Amazon adds resilience to cloud computing service

Two new features make failover, address management easier

Amazon Web Services is adding new features to its hosted service platform Elastic Compute Cloud (EC2) to improve availability.

Elastic Compute Cloud is a Web service that provides resizable compute capacity in the cloud. It is designed to make Web-scale computing easier for developers, according to Amazon.

[ On Wednesday, IBM joined with two universities in a cloud computing initiative. For its part, Amazon's cloud computing service fuels a startup's launch. And InfoWorld blogger Bill Snyder describes what the ostensibly nebulous term "cloud computing" really means. ]

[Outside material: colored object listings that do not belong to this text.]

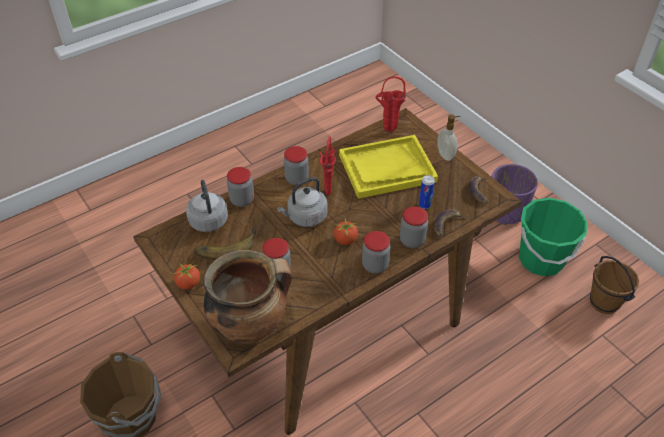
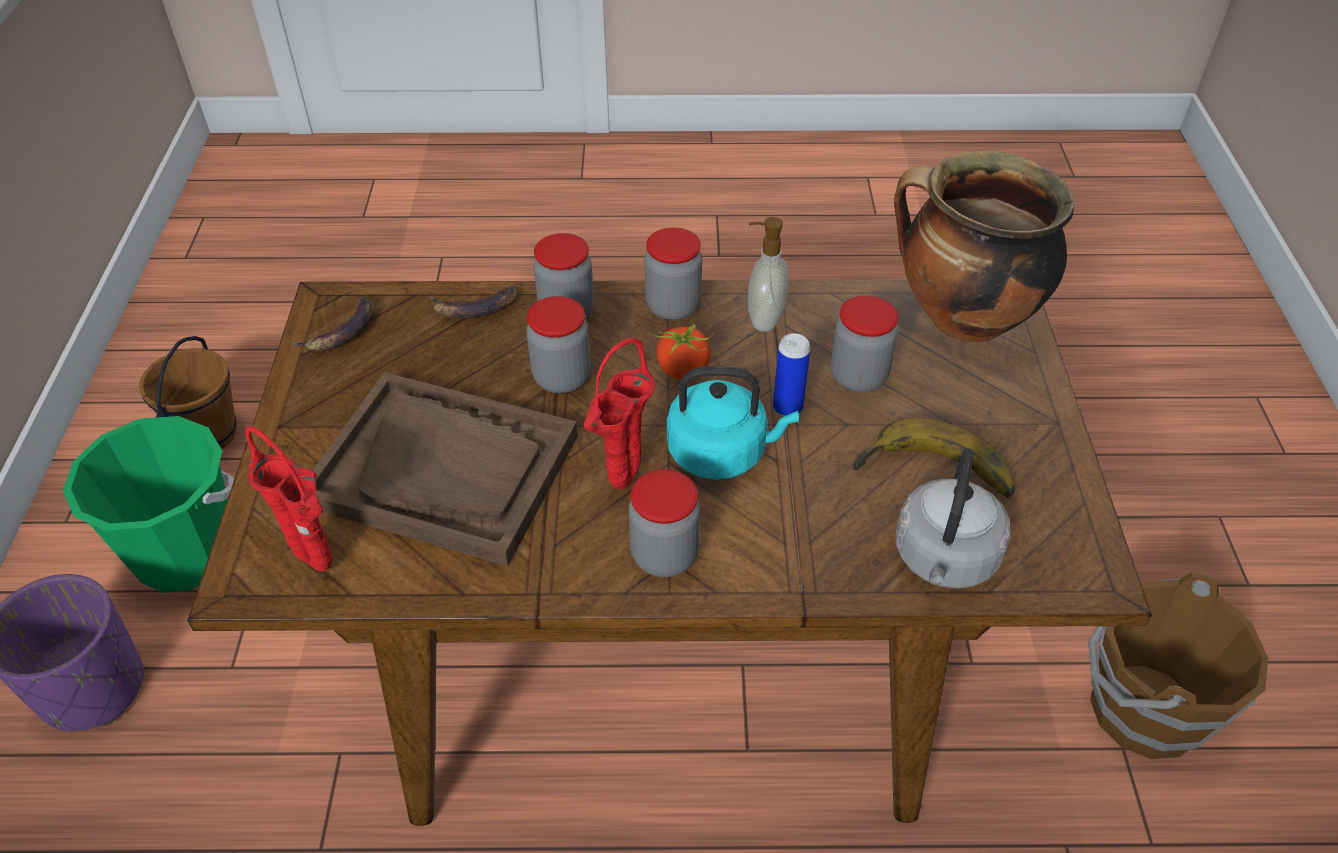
camera: 145 degrees left, 0 degrees up
tomato [173,263,200,290] -> none
jar [227,167,254,207] -> jar moved to [526,296,591,393]
grey kettle [277,177,328,227] -> turquoise kettle [667,366,799,480]
yellow tray [339,135,438,199] -> brown tray [305,372,578,566]
can [419,175,435,209] -> can moved to [773,333,811,416]
soap dispenser [438,114,460,161] -> soap dispenser moved to [748,217,789,332]

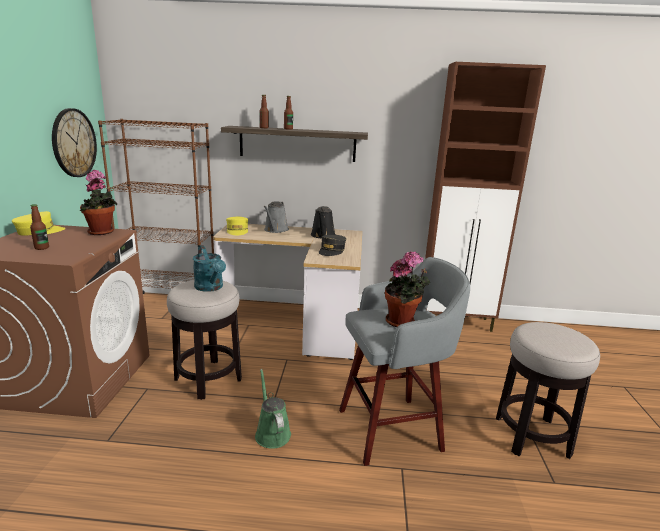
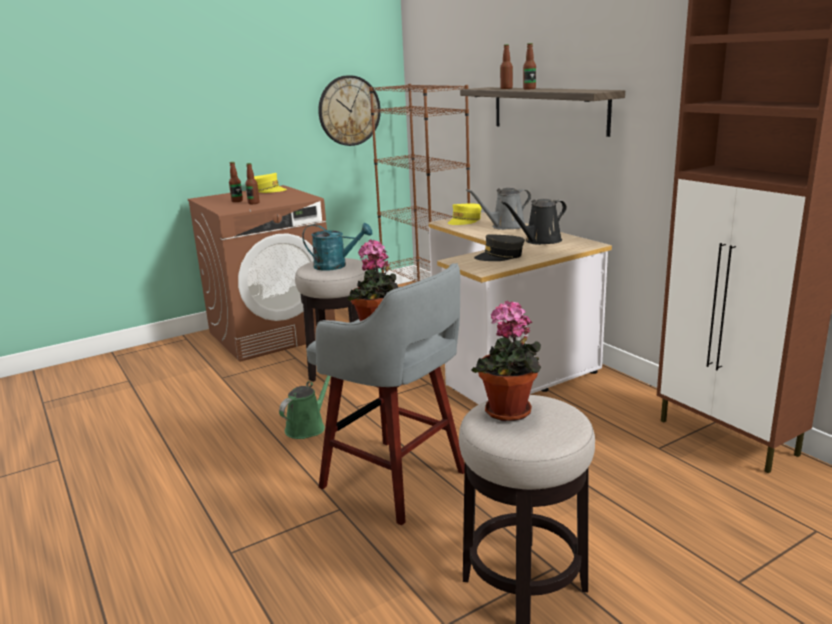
camera: 55 degrees right, 0 degrees up
potted plant [80,170,117,235] -> potted plant moved to [471,300,541,421]
turquoise watering can [193,245,226,292] -> turquoise watering can turned 105 degrees counterclockwise [302,223,372,271]
none -> bottle [245,163,260,204]

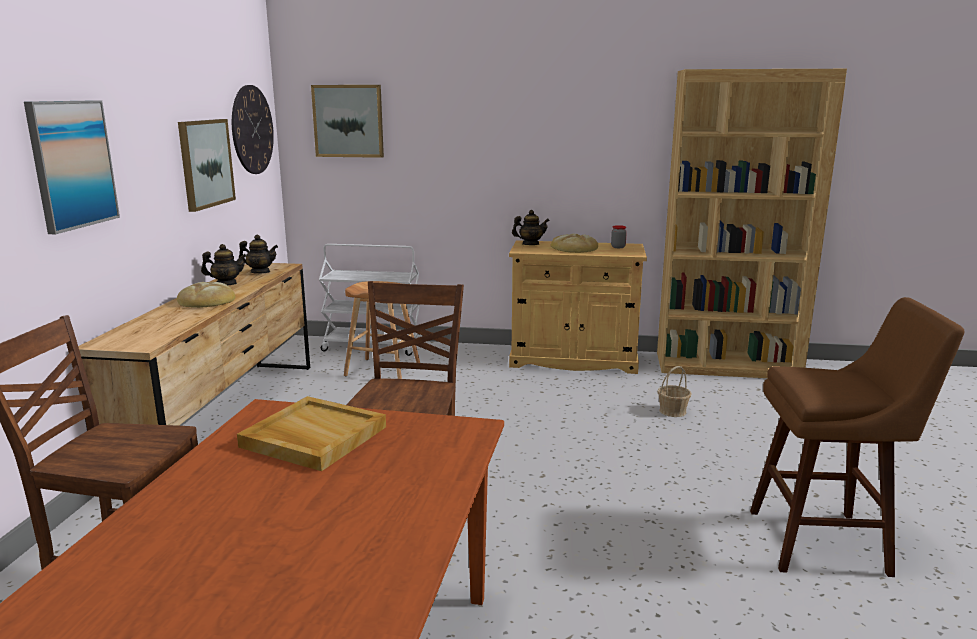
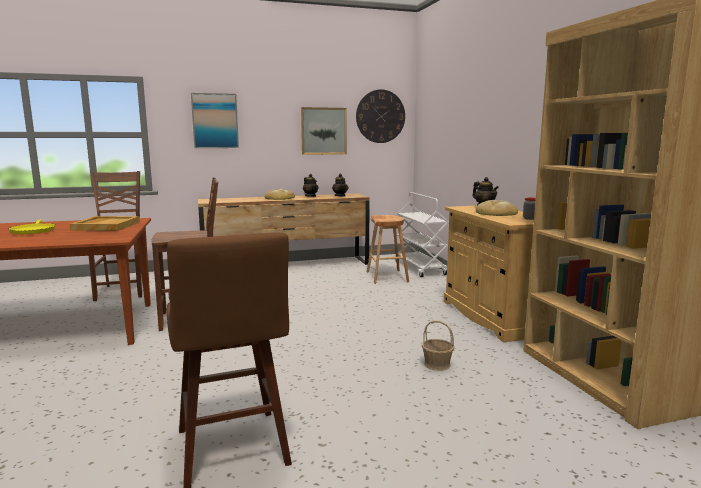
camera: 65 degrees right, 5 degrees down
picture [311,85,384,158] -> none
none -> yellow frying pan [9,220,55,234]

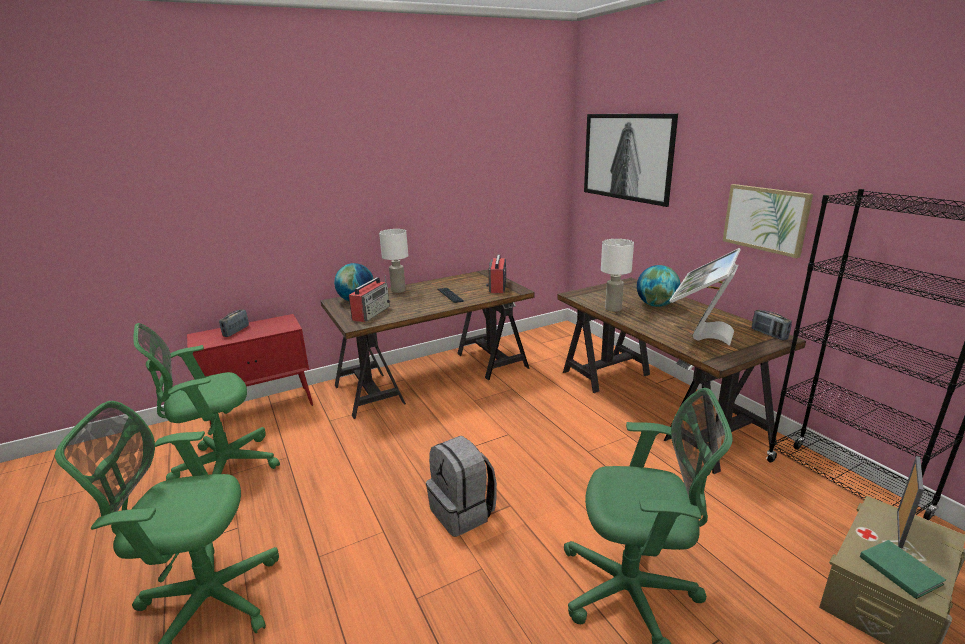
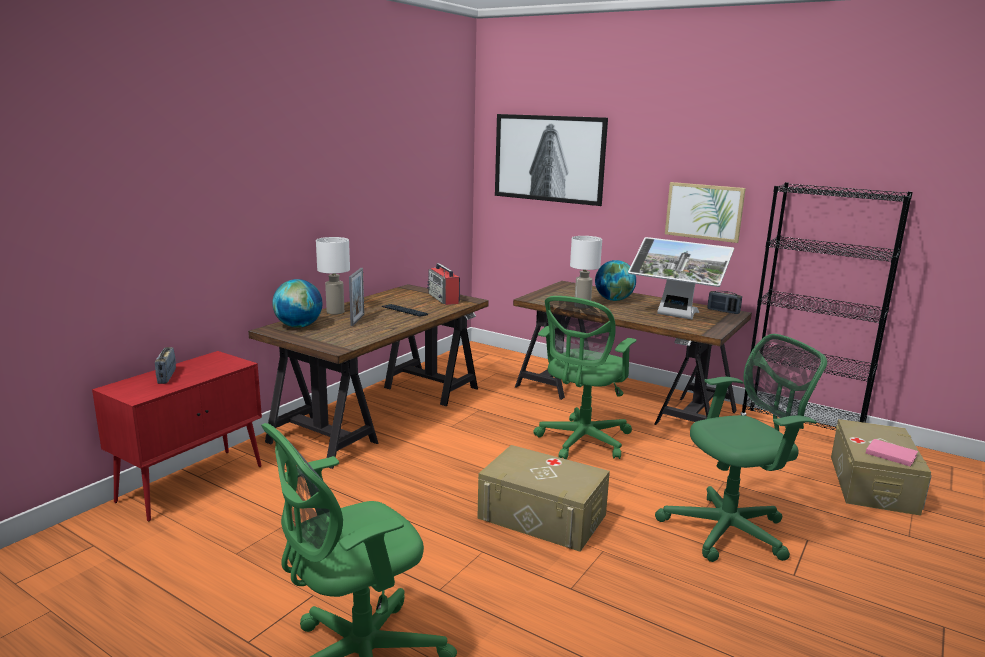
camera: 30 degrees left, 5 degrees down
green office chair [133,323,280,480] -> green office chair moved to [534,296,636,459]
radio [349,276,390,322] -> none
grey backpack [426,436,497,537] -> beige storage box [477,445,610,552]
monitor [669,248,741,346] -> monitor turned 60 degrees counterclockwise [628,237,734,319]
green book [860,540,946,599] -> pink book [866,439,918,467]
picture frame [897,456,924,549] -> picture frame moved to [349,268,364,326]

Amazon will add two new features to its platform: Availability Zones and Elastic IP Addresses.

With the Availability Zones function, applications can be placed in multiple locations so that if one location fails, a second one can take over. While EC2 users have been able to build such functionality themselves, they can now achieve the same effect with an API call, Amazon said.

Developers can also use what Amazon calls Elastic IP addresses to simplify address management. These are static, but can also be dynamically remapped on the fly to point to any instance in an Amazon EC2 account.

The feature makes it possible for developers to work around problems by moving an address to a replacement instance, instead of waiting for DNS to propagate changes or a data technician to reconfigure or replace a host.

British charity organization Comic Relief, which use Amazon's services to host some of its Web sites, has tested both features and plans to start using them in its production environment, according to Ben Steel, new media developer at Comic Relief.

"Elastic IP addresses give us a certain amount of persistency. We can, for example, power up and down a server without having to change DNS settings," said Steel.

He also sees benefits with the Availability Zones feature. "It gives us a certain amount of redundancy," he said.

Amazon EC2 works in conjunction with other Web services from Amazon -- for example, Simple Storage Service (S3) and SimpleDB.